NAACP: Buckhorn's citizen review board not enough

- Most major cities have some form of a civilian review board - an independent group to police the police, but critics say Tampa Mayor Bob Buckhorn's version of a Citizen Review Board misses the point completely.

"The members of the civilian review board are respected and well-meaning," said Rev. Dr. Russell Meyer with the Florida Council of Churches. "But the board itself is run by the police department and the police hand-pick closed cases for review."

Last fall, Buckhorn used an executive order to create a citizen review board, amid protests from some city council members and community groups, who felt his proposal stripped the board of the power to do anything meaningful. Citizens who stood in long lines to participate in public comment at city council meetings raised similar objections.

In November, voters may have the chance to weigh in. 

Tampa for Justice, a coalition of community groups, announced they’ll be collecting signatures to get an amendment on the November ballot – one that would allow for a new citizen investigative panel.

It would allow the group to investigate citizen concerns on their own, with the ability to request documents to review cases – modeled after citizen review panels in other cities.

It would also be independent, with its own staff and budget. Board members would be appointed by city council. The current board’s members are primarily appointed by the mayor.

"If they want to petition to change the charter, they're certainly entitled to,” Buckhorn said after the announcement. “I don't happen to think that the vast majority of this community will support it."

Last April, a Tampa Bay Times investigation found that Tampa Police had issued more than 80 percent of bicycle tickets to black residents in 2014. Tampa's black population is only 29 percent.

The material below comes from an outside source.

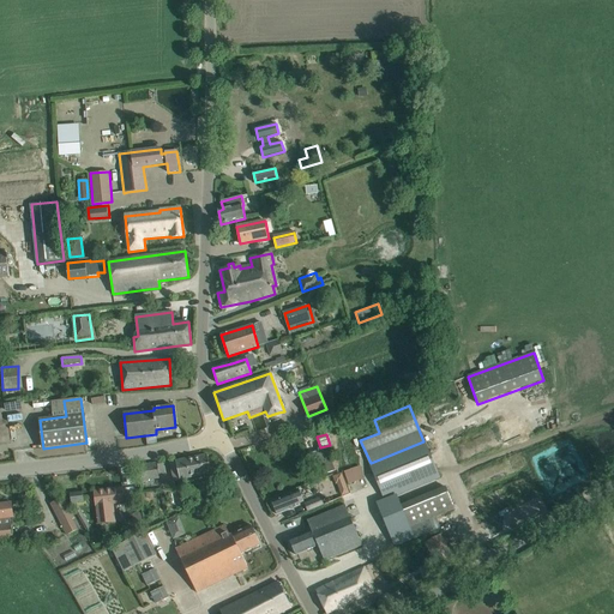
[(384,500),(439,476),(423,441),(371,463),(368,464),(384,500)]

"People don't get stopped on Bayshore for not having bike lights. They don't get stopped for riding their bike at two in the morning,” said Natasha Goodley, vice-president with the Hillsborough County chapter of the NAACP. “It's become a modern day stop-and-frisk.”

The revelations shook up the conversation about police and the community they serve and protect. It prompted a Department of Justice inquiry into whether there was a pattern of civil rights violations. City Council Chair Reddick called on the DOJ to release the findings, which were originally due in December.

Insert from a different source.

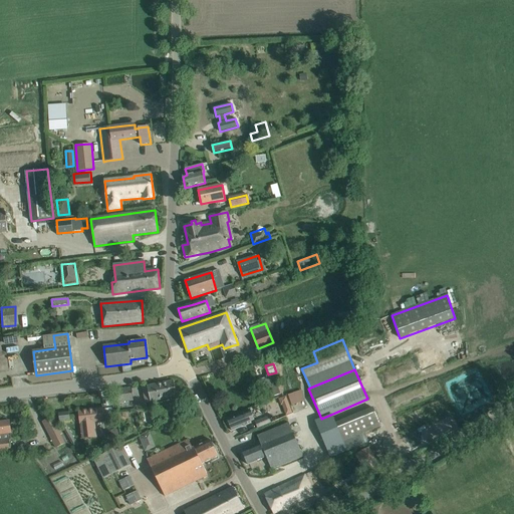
[(277,382),(268,384),(267,378),(262,379),(265,398),(280,395),(277,382)]
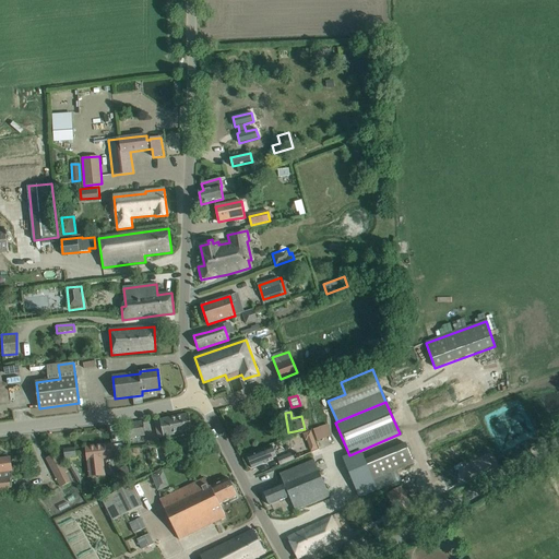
[(164,437),(192,431),(189,414),(159,420),(164,437)]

"People are still being stopped,” Reddick said. “Two days ago, I saw four officers stop a bicyclist on 27th Street. Why did it take four officers to surround one person on their bicycle?"

Reddick says ticket numbers may have gone down, but the style of policing has not changed.

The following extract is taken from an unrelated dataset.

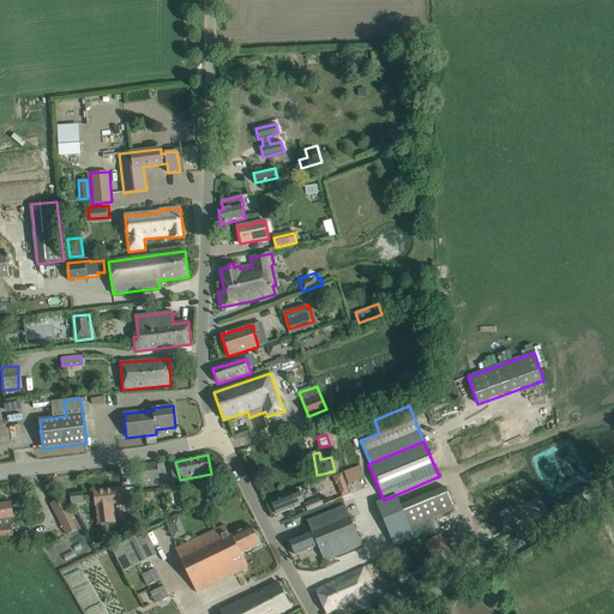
[(142,465),(143,477),(144,481),(163,477),(161,463),(142,465)]
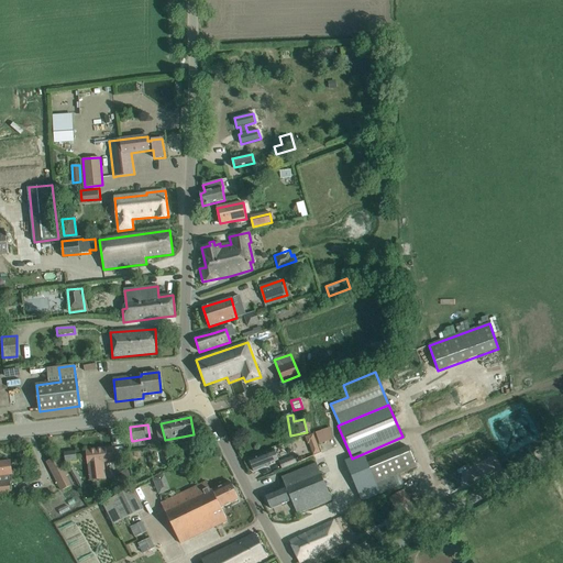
[(313,433),(306,437),(308,443),(309,442),(313,453),(320,451),(313,433)]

Tampa Mayor Bob Buckhorn has refused to meet with the NAACP amid concerns about the relationship between black residents and the police.

On Wednesday, Buckhorn made no indications he was willing to sit down with the group. 

"I’m very familiar with their perspective. They've been repeating it for a year," he said. "I don't happen to subscribe to it."

Unable to meet with the mayor, members of the NAACP said they will be meeting with the Office of Civil Rights in Washington D.C. on Friday about their concerns.